▸ **TEXTO PARA ANÁLISE**
- O ministro Alexandre de Moraes autorizou Jair Bolsonaro a cumprir pena em prisão domiciliar por noventa dias para a recuperação de uma broncopneumonia.
- A decisão aponta que a mudança ocorre por questões de saúde e que o período inicial é destinado à plena recuperação, com possibilidade de perícia após os três meses.
- Bolsonaro foi condenado a vinte e sete anos e três meses de prisão por tentativa de golpe de Estado e estava detido em Brasília, tendo passado por internação após o agravamento da pneumonia.
- O regime domiciliar traz regras: uso de tornozeleira eletrônica, proibição de smartphones, redes sociais e gravações, mesmo por terceiros.
- Ao fim do prazo de noventa dias, pode haver nova avaliação médica que determine uma extensão ou retorno à unidade prisional, conforme avaliação.
O ministro Alexandre de Moraes, do STF, autorizou Jair Bolsonaro a cumprir parte da pena em prisão domiciliar por 90 dias, para a recuperação de uma broncopneumonia. A decisão foi publicada nesta terça-feira, 24, em Brasília. A mudança ocorre a pedido da defesa e após parecer da PGR, que apoiou a flexibilização devido ao quadro de saúde do ex-presidente.
Moraes indicou que a substituição do regime busca a plena recuperação do paciente e prevê avaliação pericial ao fim do período inicial. A medida pode ainda ser estendida ou revertida conforme evolução clínica. O objetivo é assegurar tratamento médico adequado sem comprometer a saúde do condenado.
A qualquer momento, a decisão ressalta que a transição envolve condições de monitoramento e restrições, como uso de tornozeleira eletrônica e impedimento de comunicação por meio de smartphones ou redes sociais. O ambiente domiciliar é considerado mais adequado para a recuperação.

▸ **DADOS FORNECIDOS**
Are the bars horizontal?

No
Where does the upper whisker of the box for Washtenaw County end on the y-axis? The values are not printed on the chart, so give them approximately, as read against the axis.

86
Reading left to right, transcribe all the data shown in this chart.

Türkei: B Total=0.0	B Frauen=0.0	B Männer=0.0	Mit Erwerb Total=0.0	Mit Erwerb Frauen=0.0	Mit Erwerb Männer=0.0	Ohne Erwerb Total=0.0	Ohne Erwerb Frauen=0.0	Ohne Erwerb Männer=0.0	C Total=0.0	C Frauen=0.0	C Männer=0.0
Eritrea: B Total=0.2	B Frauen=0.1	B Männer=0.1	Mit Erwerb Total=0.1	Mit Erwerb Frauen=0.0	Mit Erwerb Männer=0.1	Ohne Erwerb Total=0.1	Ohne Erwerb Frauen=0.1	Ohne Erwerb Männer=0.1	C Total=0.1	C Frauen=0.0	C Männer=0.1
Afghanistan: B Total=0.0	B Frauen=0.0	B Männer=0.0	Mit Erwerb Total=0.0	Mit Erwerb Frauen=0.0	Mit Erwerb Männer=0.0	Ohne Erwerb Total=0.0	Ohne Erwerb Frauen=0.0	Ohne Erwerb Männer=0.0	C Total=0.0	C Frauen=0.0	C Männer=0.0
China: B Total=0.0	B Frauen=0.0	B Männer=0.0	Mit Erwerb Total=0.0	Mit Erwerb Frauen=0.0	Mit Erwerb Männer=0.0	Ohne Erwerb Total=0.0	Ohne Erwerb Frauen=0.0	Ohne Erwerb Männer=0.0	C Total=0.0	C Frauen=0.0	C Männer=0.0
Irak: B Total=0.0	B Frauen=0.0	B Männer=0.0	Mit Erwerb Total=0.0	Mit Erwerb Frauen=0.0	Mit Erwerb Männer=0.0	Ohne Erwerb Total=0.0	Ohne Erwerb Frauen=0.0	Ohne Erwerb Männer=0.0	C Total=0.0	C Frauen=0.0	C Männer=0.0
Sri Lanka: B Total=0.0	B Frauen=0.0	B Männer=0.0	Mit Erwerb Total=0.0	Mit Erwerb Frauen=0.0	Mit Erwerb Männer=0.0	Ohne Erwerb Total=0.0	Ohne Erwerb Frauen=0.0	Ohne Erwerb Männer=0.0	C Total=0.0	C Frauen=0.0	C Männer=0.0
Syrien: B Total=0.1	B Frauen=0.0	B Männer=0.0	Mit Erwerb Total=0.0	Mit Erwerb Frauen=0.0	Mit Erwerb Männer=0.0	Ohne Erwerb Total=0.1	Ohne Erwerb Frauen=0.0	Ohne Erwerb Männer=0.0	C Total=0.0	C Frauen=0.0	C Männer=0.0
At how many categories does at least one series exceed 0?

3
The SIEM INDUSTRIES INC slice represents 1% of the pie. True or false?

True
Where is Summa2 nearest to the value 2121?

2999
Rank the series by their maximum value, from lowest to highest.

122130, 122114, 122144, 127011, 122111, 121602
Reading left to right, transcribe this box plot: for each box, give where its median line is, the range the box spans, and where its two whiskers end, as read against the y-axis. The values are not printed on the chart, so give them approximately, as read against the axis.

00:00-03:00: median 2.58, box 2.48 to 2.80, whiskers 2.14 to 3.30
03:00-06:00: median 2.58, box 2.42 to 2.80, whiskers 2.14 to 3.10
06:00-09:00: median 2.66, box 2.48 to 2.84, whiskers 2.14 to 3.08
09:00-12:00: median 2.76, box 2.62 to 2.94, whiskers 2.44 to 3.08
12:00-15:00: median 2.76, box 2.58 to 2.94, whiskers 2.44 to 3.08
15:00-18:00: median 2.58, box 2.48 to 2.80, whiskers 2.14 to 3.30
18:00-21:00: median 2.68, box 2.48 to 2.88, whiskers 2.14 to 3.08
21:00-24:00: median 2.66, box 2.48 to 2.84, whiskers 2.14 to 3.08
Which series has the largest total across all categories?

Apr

▸ **ENUNCIADO 1**
Devolva o trecho do texto sobre a prisão domiciliar de Bolsonaro que vai de "- A decisão" a "agravamento da pneumonia.", incluindo esses dois trechos.
▸ **ENUNCIADO 2**
Enumere todas as regras do regime domiciliar citadas no texto sobre a prisão domiciliar de Bolsonaro.

▸ **SOLUÇÃO DO EXERCÍCIO 1**
- A decisão aponta que a mudança ocorre por questões de saúde e que o período inicial é destinado à plena recuperação, com possibilidade de perícia após os três meses.
- Bolsonaro foi condenado a vinte e sete anos e três meses de prisão por tentativa de golpe de Estado e estava detido em Brasília, tendo passado por internação após o agravamento da pneumonia.

▸ **SOLUÇÃO DO EXERCÍCIO 2**
- Uso de tornozeleira eletrônica
- Proibição de smartphones
- Proibição de redes sociais
- Proibição de gravações, mesmo por terceiros